**Data listing:**
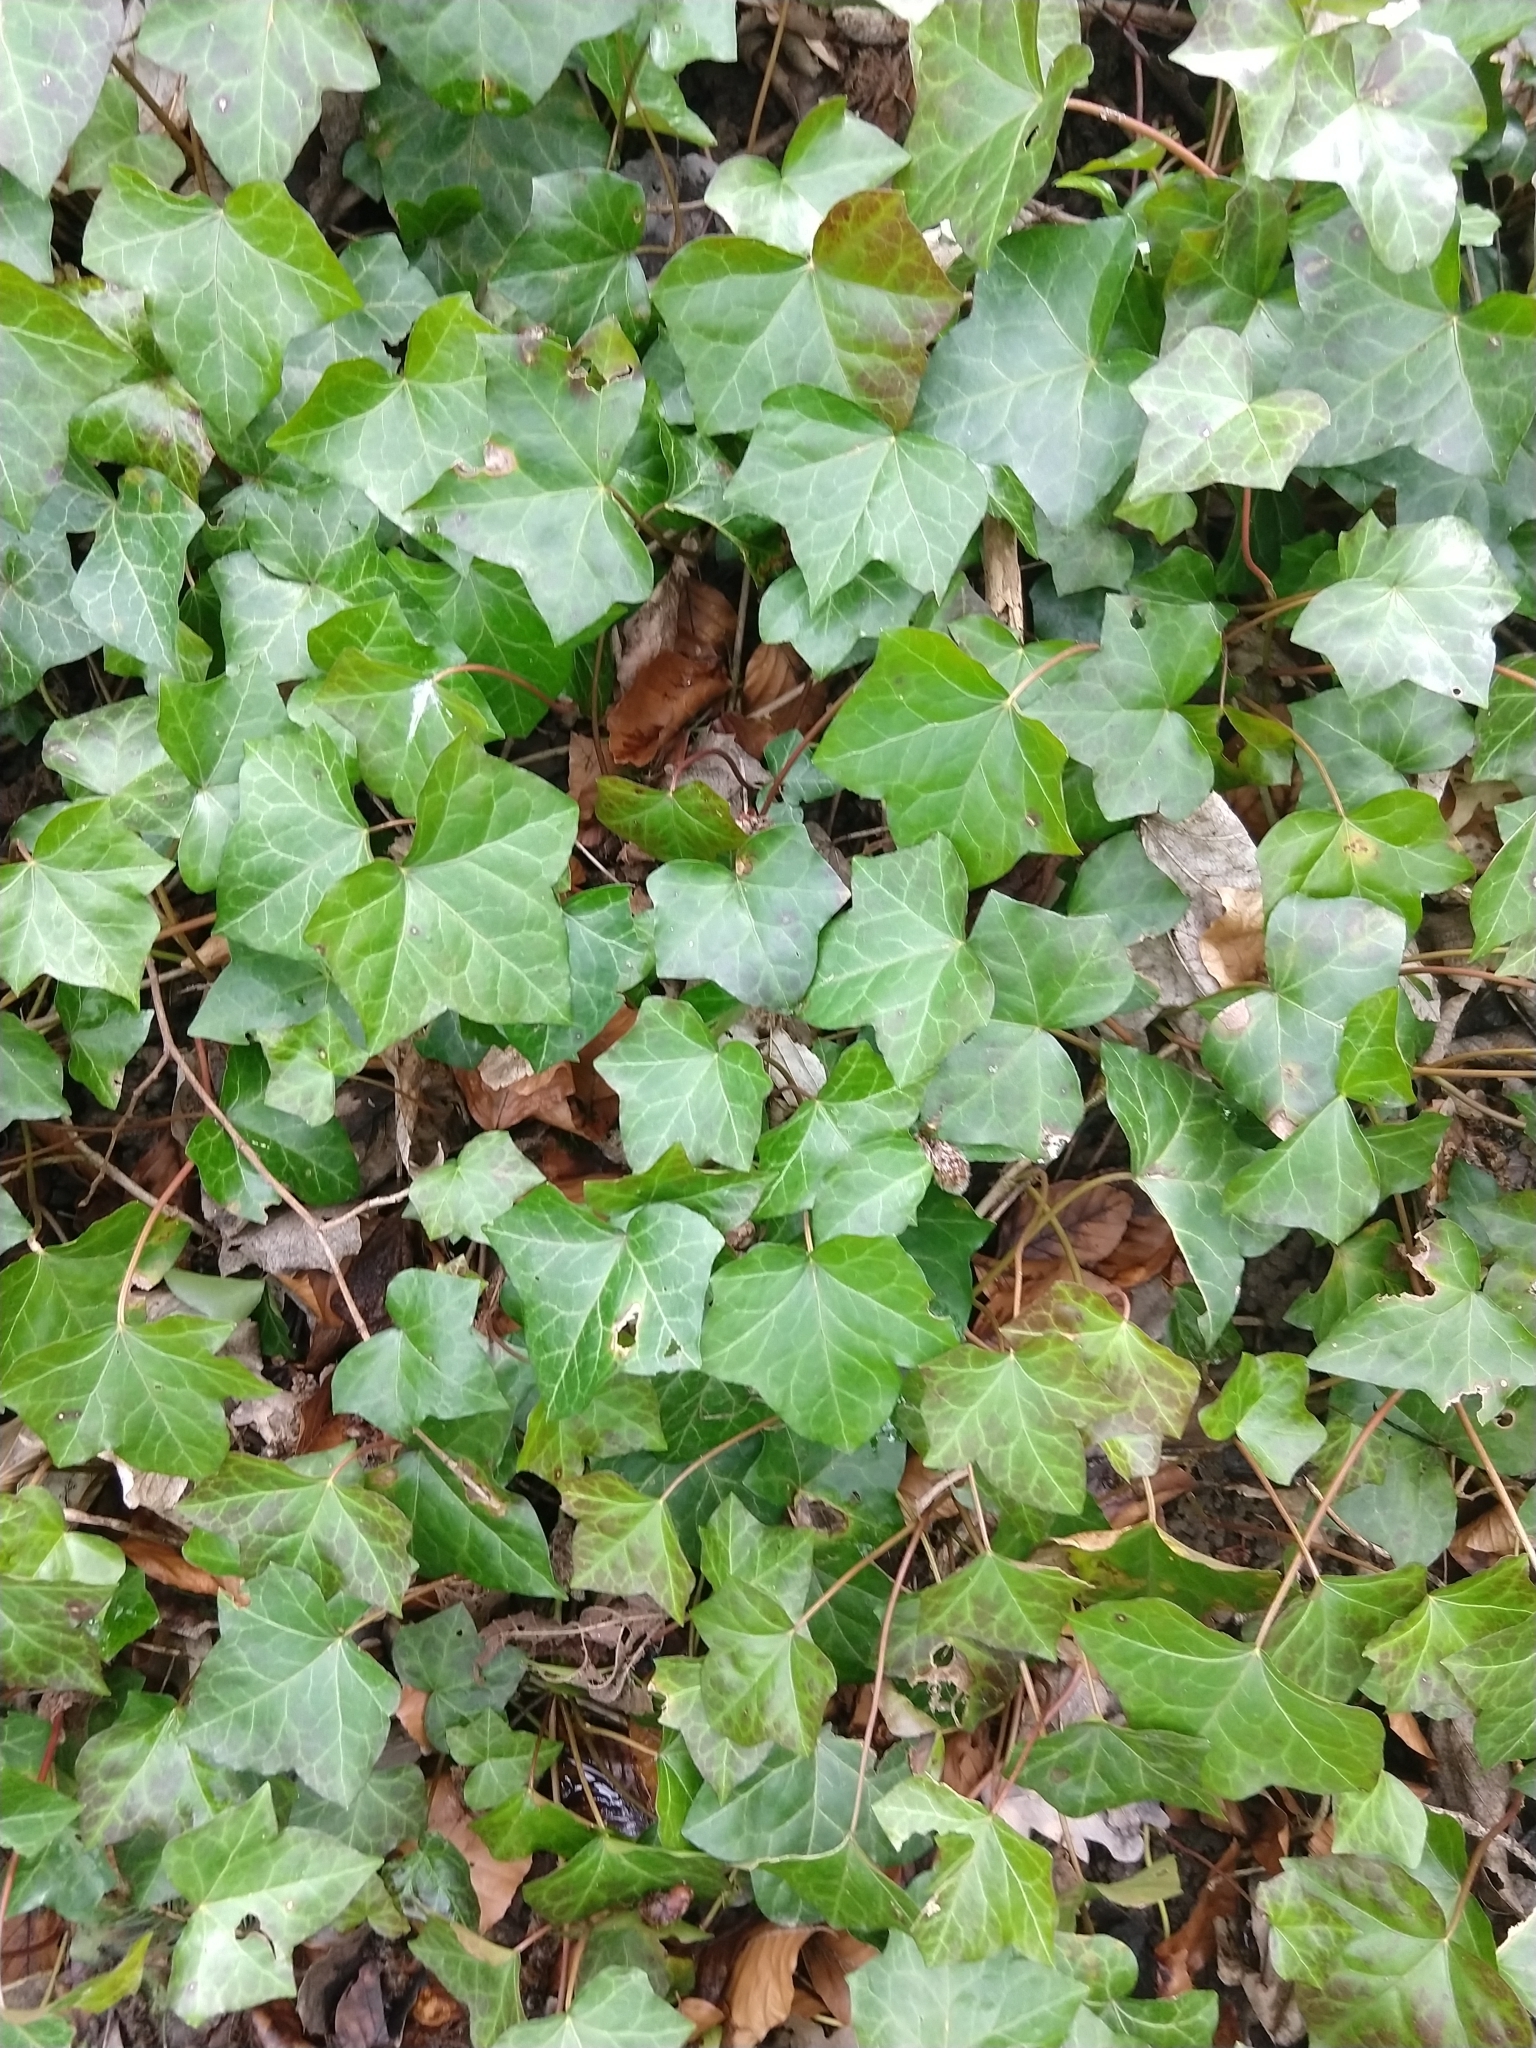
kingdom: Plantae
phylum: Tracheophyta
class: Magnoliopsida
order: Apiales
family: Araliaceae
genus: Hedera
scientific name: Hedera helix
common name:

**What is expected:** Can you copy every line of the rows above word for word, leaving out the pictures?

**Exercise result:**
kingdom: Plantae
phylum: Tracheophyta
class: Magnoliopsida
order: Apiales
family: Araliaceae
genus: Hedera
scientific name: Hedera helix
common name:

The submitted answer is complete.